§ **Extrait source**
··········

AGOA: Exclusion du Cameroun et prémices américaines d’un divorce programmé
Quelques jours après l’annonce de
l’exclusion du Cameroun des accords de l’AGOA par les USA à partir de janvier
2020, je me suis retrouvé de façon hasardeuse au milieu d’une discussion chaude
entre 3 voisins sur les conséquences économiques de cette décision du président
Donald Trump dans une lettre adressée au congrès américain. Au sortir de cette
dernière, je me suis rendu compte que très peu de camerounais ont une
connaissance superficielle de l'AfricanGrowth and Opportunity Act (AGOA) adoptée dans les années 2000.
une politique d’ouverture géostratégique des USA en Afrique
L’adoption de l’AGOA avait pour but
de favoriser la promotion des exportations des produits conformes à des
normes définies par le Système de Préférences Généralisées sans paiement de
frais de douane des pays d’Afrique subsaharienne vers les États-Unis d’Amérique.
Officiellement, Elle est mise en œuvre aux fins de soutenir les efforts de développement
des partenaires africains (tel que le Cameroun) des États-Unis à travers des
réductions de frais douaniers. Au fil des années son budget est passé 29,3
milliards de dollars en 2000 à 104,6 milliards de dollars en 2008[1].

··········

Entrées du jeu de données
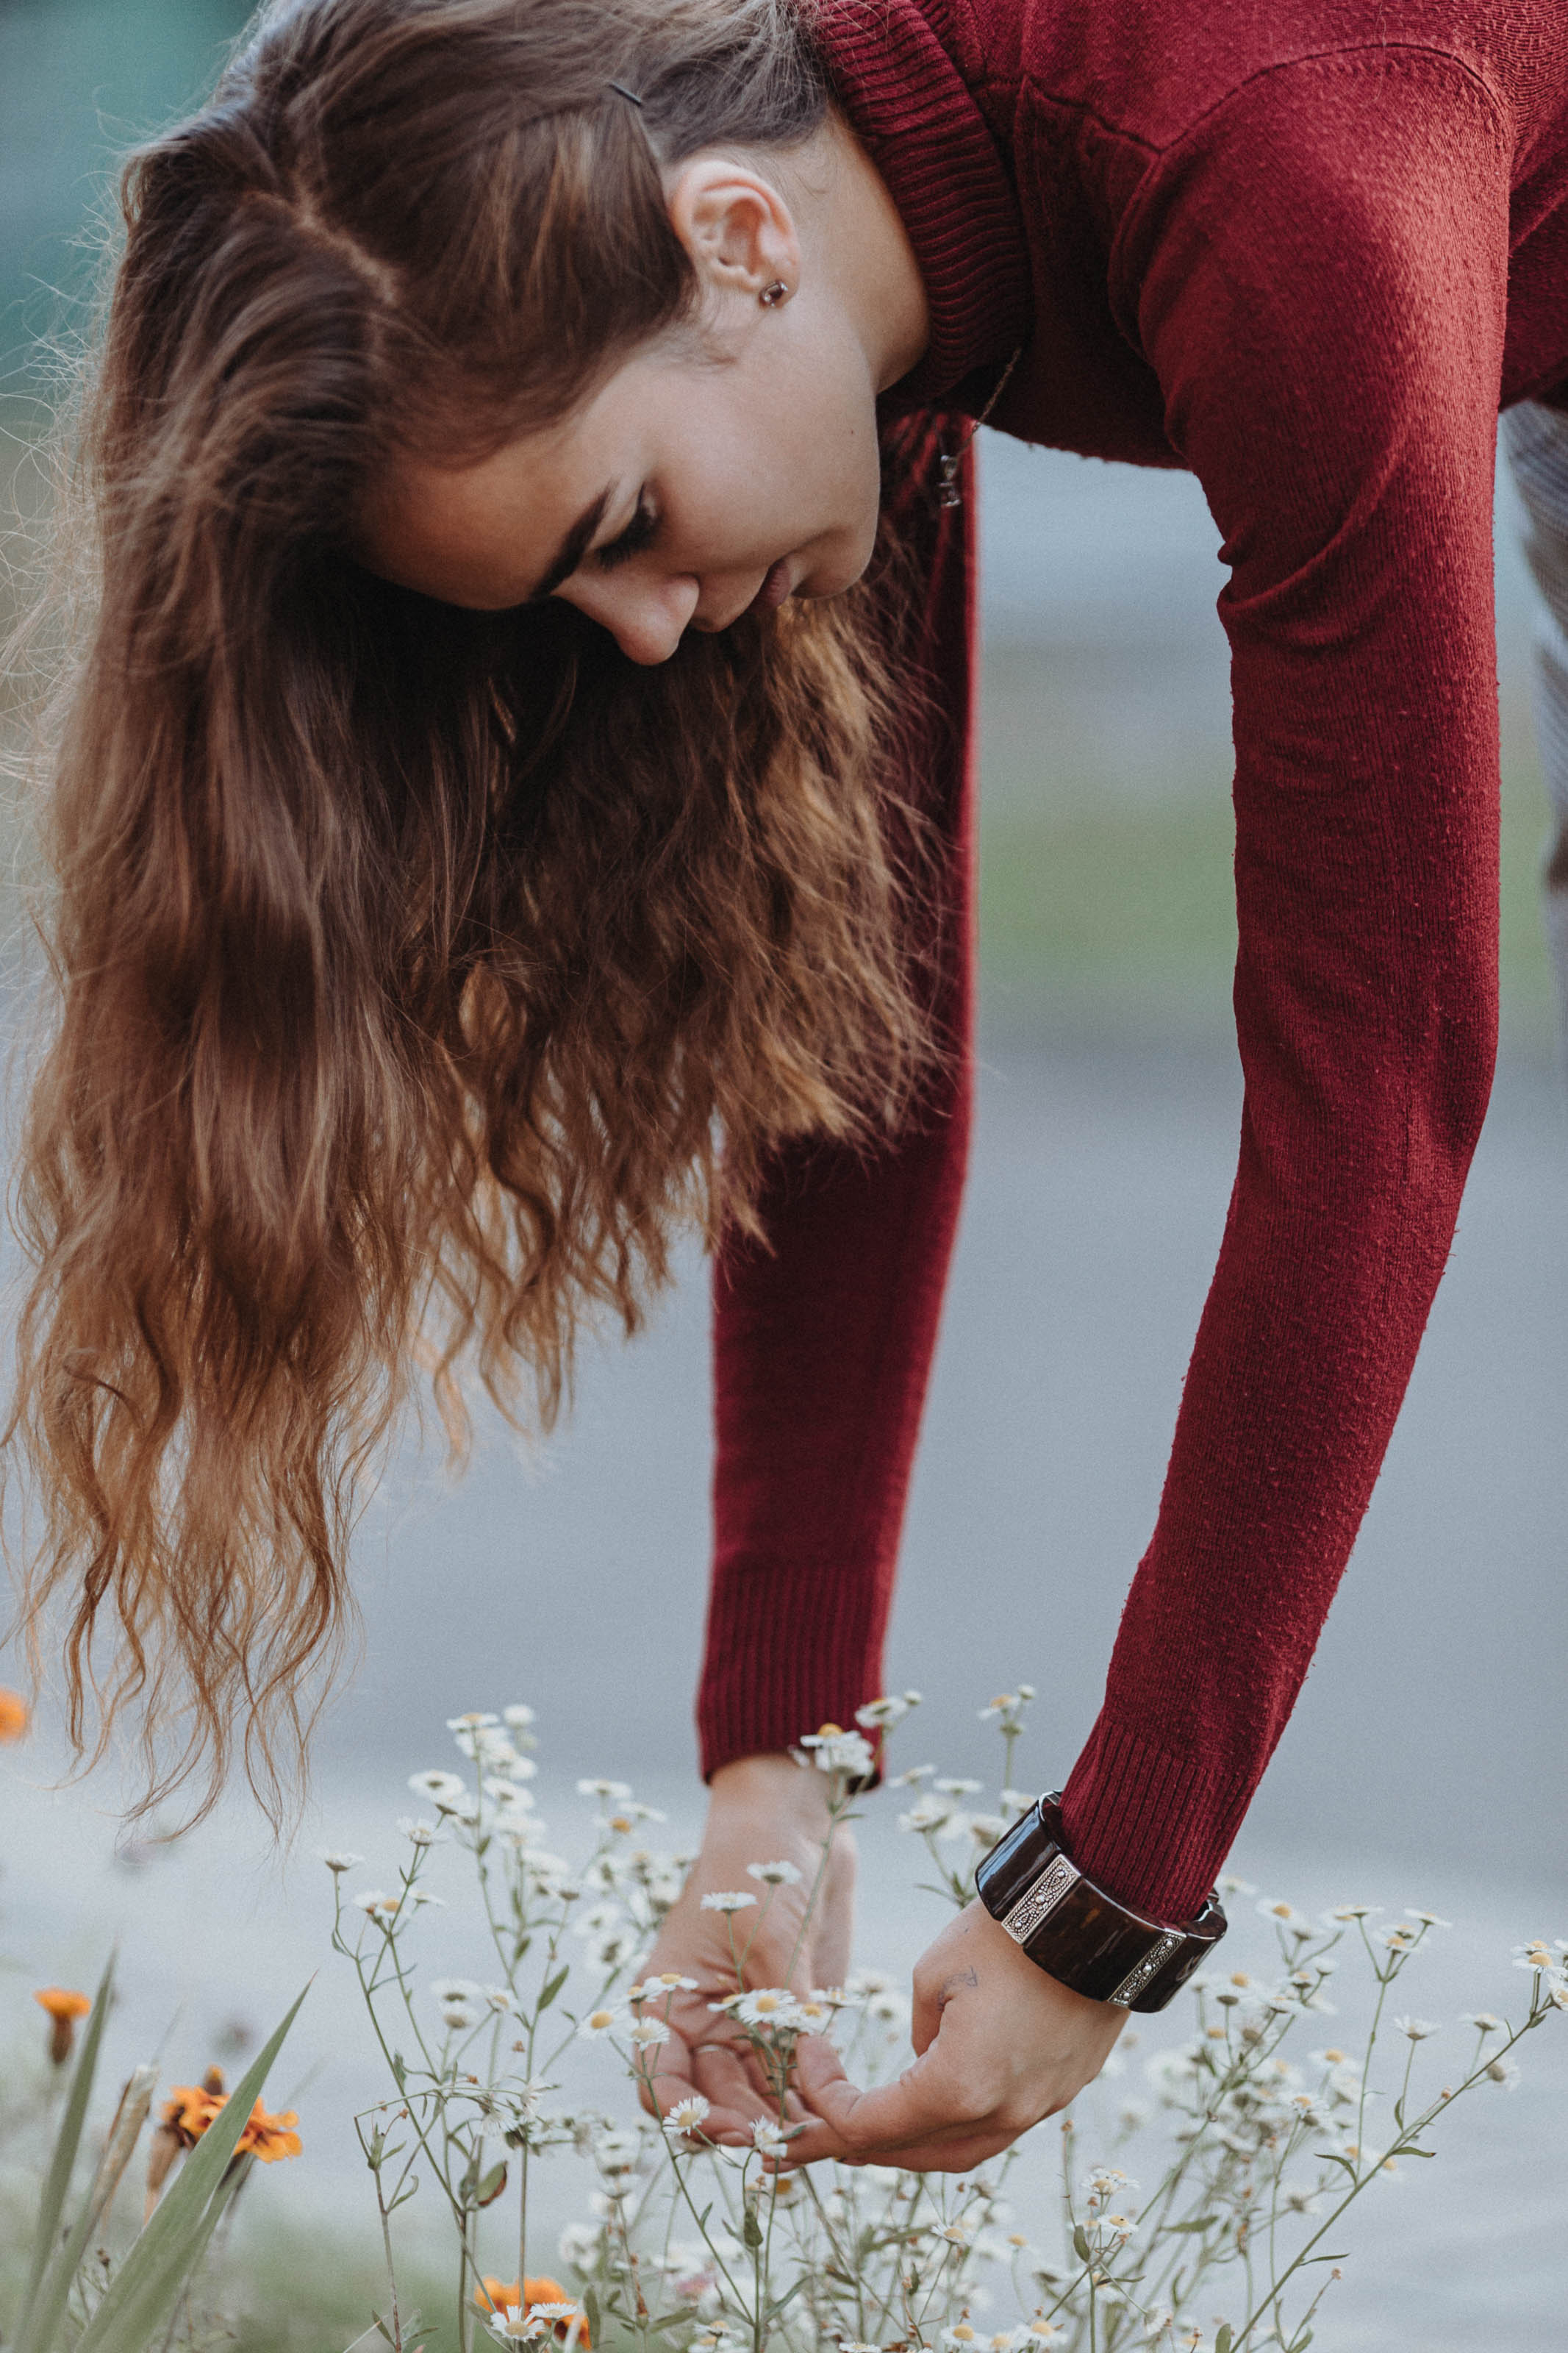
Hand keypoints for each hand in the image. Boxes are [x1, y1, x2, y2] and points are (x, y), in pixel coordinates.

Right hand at [636, 1752, 853, 2144]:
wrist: (793, 1820)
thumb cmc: (756, 1865)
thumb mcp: (765, 1937)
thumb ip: (783, 2008)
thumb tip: (805, 2076)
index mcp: (666, 2000)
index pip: (659, 2081)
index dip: (689, 2116)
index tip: (731, 2129)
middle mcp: (701, 2024)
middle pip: (712, 2101)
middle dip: (746, 2125)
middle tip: (789, 2142)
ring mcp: (746, 2027)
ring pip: (753, 2100)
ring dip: (780, 2121)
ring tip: (818, 2138)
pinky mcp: (790, 2022)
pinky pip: (791, 2079)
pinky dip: (808, 2100)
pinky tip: (834, 2116)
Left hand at [779, 1898, 1125, 2171]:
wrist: (1094, 1916)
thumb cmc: (1006, 1936)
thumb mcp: (933, 1975)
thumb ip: (919, 2036)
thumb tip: (925, 2063)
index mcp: (960, 2089)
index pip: (871, 2125)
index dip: (826, 2100)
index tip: (805, 2062)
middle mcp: (1002, 2115)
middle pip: (911, 2153)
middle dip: (853, 2142)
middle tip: (809, 2127)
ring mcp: (1039, 2109)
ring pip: (958, 2151)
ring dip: (906, 2142)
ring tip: (861, 2130)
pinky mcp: (1061, 2091)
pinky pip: (997, 2126)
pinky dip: (953, 2125)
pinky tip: (928, 2107)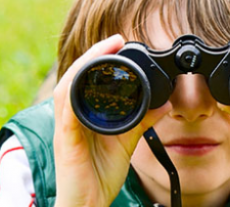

··········

§ **Travaux à réaliser**
[1] Extrayez de l'extrait sur l'AGOA le passage compris entre « une politique d’ouverture » et « dollars en 2008[1]. », bornes incluses.
[2] Traduisez en anglais cette phrase de l'extrait sur l'AGOA : « L’adoption de l’AGOA avait pour but de favoriser la promotion des exportations des produits conformes à des normes définies par le Système de Préférences Généralisées sans paiement de frais de douane des pays d’Afrique subsaharienne vers les États-Unis d’Amérique. »

§ **Réponses par tâche**
[1]
une politique d’ouverture géostratégique des USA en Afrique
L’adoption de l’AGOA avait pour but
de favoriser la promotion des exportations des produits conformes à des
normes définies par le Système de Préférences Généralisées sans paiement de
frais de douane des pays d’Afrique subsaharienne vers les États-Unis d’Amérique.
Officiellement, Elle est mise en œuvre aux fins de soutenir les efforts de développement
des partenaires africains (tel que le Cameroun) des États-Unis à travers des
réductions de frais douaniers. Au fil des années son budget est passé 29,3
milliards de dollars en 2000 à 104,6 milliards de dollars en 2008[1].

[2] The adoption of AGOA was intended to promote the export of products meeting standards defined by the Generalized System of Preferences, without payment of customs duties, from sub-Saharan African countries to the United States of America.